(What you need to do): All that is needed is the listing, given back exactly.

»»

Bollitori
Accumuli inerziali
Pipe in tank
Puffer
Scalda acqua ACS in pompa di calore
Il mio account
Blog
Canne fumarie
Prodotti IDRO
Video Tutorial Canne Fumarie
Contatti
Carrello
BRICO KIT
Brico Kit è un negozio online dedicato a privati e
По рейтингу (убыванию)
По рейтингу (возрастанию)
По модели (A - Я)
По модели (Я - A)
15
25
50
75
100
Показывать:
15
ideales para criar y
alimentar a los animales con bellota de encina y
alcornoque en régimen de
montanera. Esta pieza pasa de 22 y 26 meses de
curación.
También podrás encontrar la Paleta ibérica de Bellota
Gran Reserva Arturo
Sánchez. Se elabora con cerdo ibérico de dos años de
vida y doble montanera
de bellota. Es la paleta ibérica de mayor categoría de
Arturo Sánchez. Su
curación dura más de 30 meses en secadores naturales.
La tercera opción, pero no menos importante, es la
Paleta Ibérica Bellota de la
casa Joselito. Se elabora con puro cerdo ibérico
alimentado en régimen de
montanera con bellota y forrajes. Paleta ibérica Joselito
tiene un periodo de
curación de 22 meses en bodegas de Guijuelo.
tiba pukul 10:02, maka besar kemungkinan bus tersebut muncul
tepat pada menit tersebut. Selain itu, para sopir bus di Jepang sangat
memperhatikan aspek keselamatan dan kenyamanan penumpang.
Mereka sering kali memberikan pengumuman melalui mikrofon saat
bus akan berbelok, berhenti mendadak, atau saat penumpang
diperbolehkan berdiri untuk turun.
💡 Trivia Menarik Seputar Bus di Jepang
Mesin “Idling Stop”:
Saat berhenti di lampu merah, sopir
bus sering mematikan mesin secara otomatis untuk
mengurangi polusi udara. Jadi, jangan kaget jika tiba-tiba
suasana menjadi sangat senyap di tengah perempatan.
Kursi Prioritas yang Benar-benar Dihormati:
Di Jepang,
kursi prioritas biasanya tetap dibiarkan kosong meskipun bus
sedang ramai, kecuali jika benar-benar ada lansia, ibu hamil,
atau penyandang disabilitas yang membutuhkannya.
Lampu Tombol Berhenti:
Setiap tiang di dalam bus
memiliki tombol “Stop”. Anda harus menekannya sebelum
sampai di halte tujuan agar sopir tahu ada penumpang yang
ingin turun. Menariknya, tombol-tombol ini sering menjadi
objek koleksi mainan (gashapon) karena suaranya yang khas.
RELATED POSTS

««

(Exercise answer):
Bollitori
Accumuli inerziali
Pipe in tank
Puffer
Scalda acqua ACS in pompa di calore
Il mio account
Blog
Canne fumarie
Prodotti IDRO
Video Tutorial Canne Fumarie
Contatti
Carrello
BRICO KIT
Brico Kit è un negozio online dedicato a privati e
По рейтингу (убыванию)
По рейтингу (возрастанию)
По модели (A - Я)
По модели (Я - A)
15
25
50
75
100
Показывать:
15
ideales para criar y
alimentar a los animales con bellota de encina y
alcornoque en régimen de
montanera. Esta pieza pasa de 22 y 26 meses de
curación.
También podrás encontrar la Paleta ibérica de Bellota
Gran Reserva Arturo
Sánchez. Se elabora con cerdo ibérico de dos años de
vida y doble montanera
de bellota. Es la paleta ibérica de mayor categoría de
Arturo Sánchez. Su
curación dura más de 30 meses en secadores naturales.
La tercera opción, pero no menos importante, es la
Paleta Ibérica Bellota de la
casa Joselito. Se elabora con puro cerdo ibérico
alimentado en régimen de
montanera con bellota y forrajes. Paleta ibérica Joselito
tiene un periodo de
curación de 22 meses en bodegas de Guijuelo.
tiba pukul 10:02, maka besar kemungkinan bus tersebut muncul
tepat pada menit tersebut. Selain itu, para sopir bus di Jepang sangat
memperhatikan aspek keselamatan dan kenyamanan penumpang.
Mereka sering kali memberikan pengumuman melalui mikrofon saat
bus akan berbelok, berhenti mendadak, atau saat penumpang
diperbolehkan berdiri untuk turun.
💡 Trivia Menarik Seputar Bus di Jepang
Mesin “Idling Stop”:
Saat berhenti di lampu merah, sopir
bus sering mematikan mesin secara otomatis untuk
mengurangi polusi udara. Jadi, jangan kaget jika tiba-tiba
suasana menjadi sangat senyap di tengah perempatan.
Kursi Prioritas yang Benar-benar Dihormati:
Di Jepang,
kursi prioritas biasanya tetap dibiarkan kosong meskipun bus
sedang ramai, kecuali jika benar-benar ada lansia, ibu hamil,
atau penyandang disabilitas yang membutuhkannya.
Lampu Tombol Berhenti:
Setiap tiang di dalam bus
memiliki tombol “Stop”. Anda harus menekannya sebelum
sampai di halte tujuan agar sopir tahu ada penumpang yang
ingin turun. Menariknya, tombol-tombol ini sering menjadi
objek koleksi mainan (gashapon) karena suaranya yang khas.
RELATED POSTS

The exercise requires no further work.